• Given information

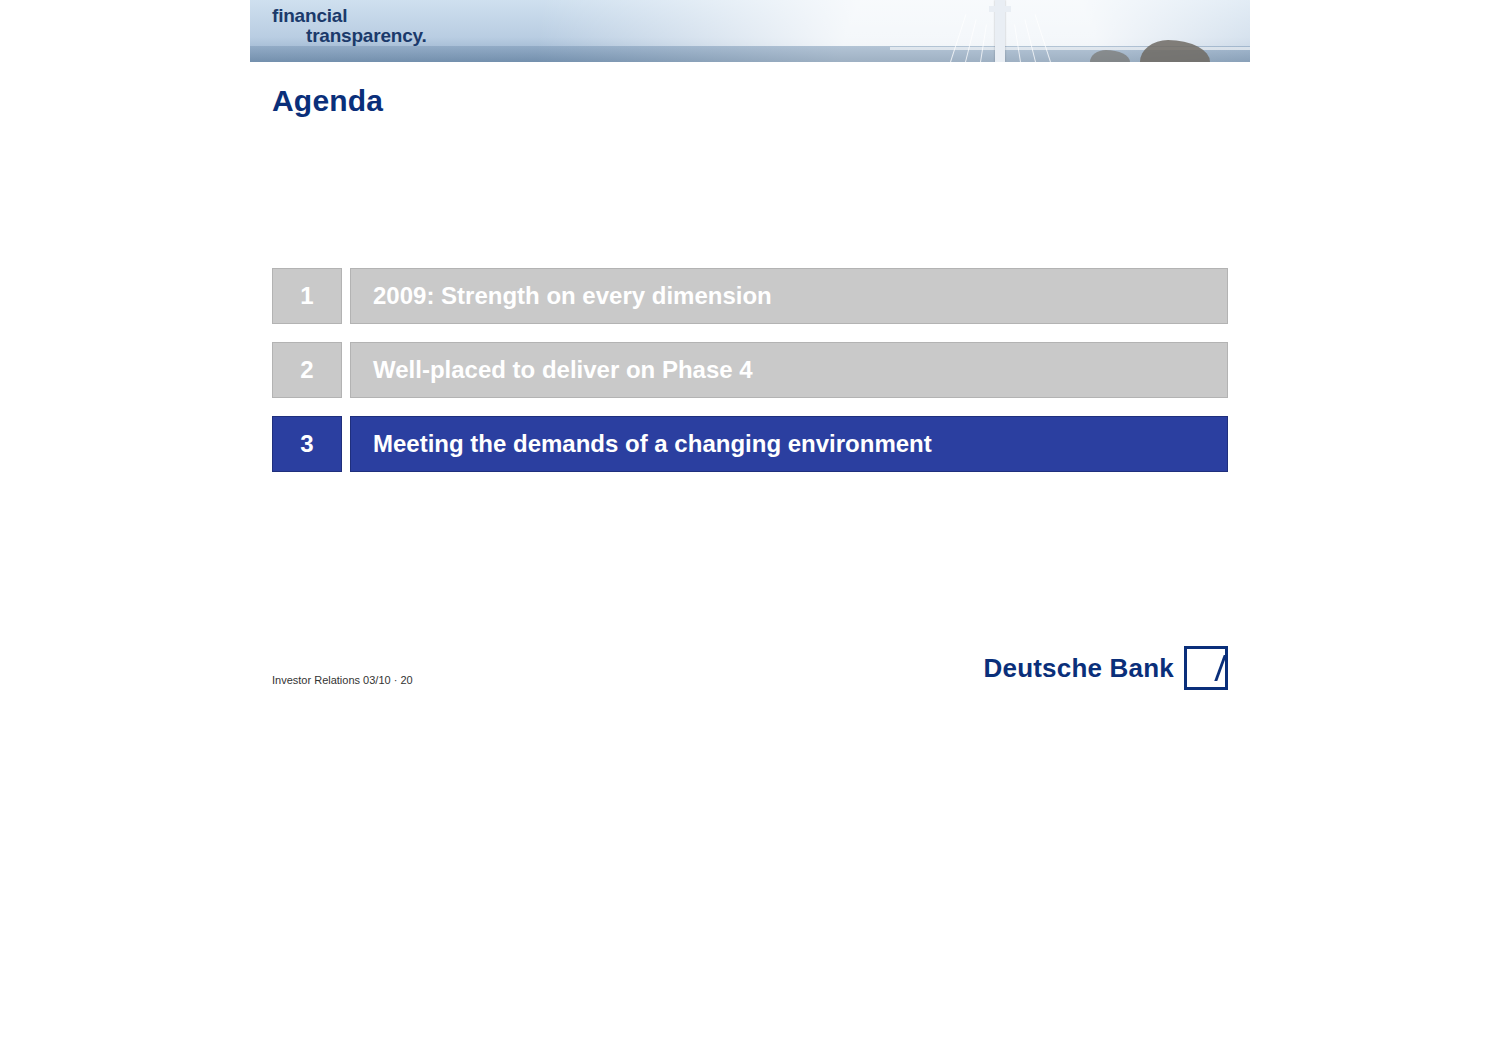financial
transparency.
Agenda
1
2009: Strength on every dimension
2
Well-placed to deliver on Phase 4
3
Meeting the demands of a changing environment
Investor Relations 03/10 · 20
Deutsche Bank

• What to do
If a picture appears among the entries, omit it and reproduce everything else exactly.

• Solution to the problem
financial
transparency.
Agenda
1
2009: Strength on every dimension
2
Well-placed to deliver on Phase 4
3
Meeting the demands of a changing environment
Investor Relations 03/10 · 20
Deutsche Bank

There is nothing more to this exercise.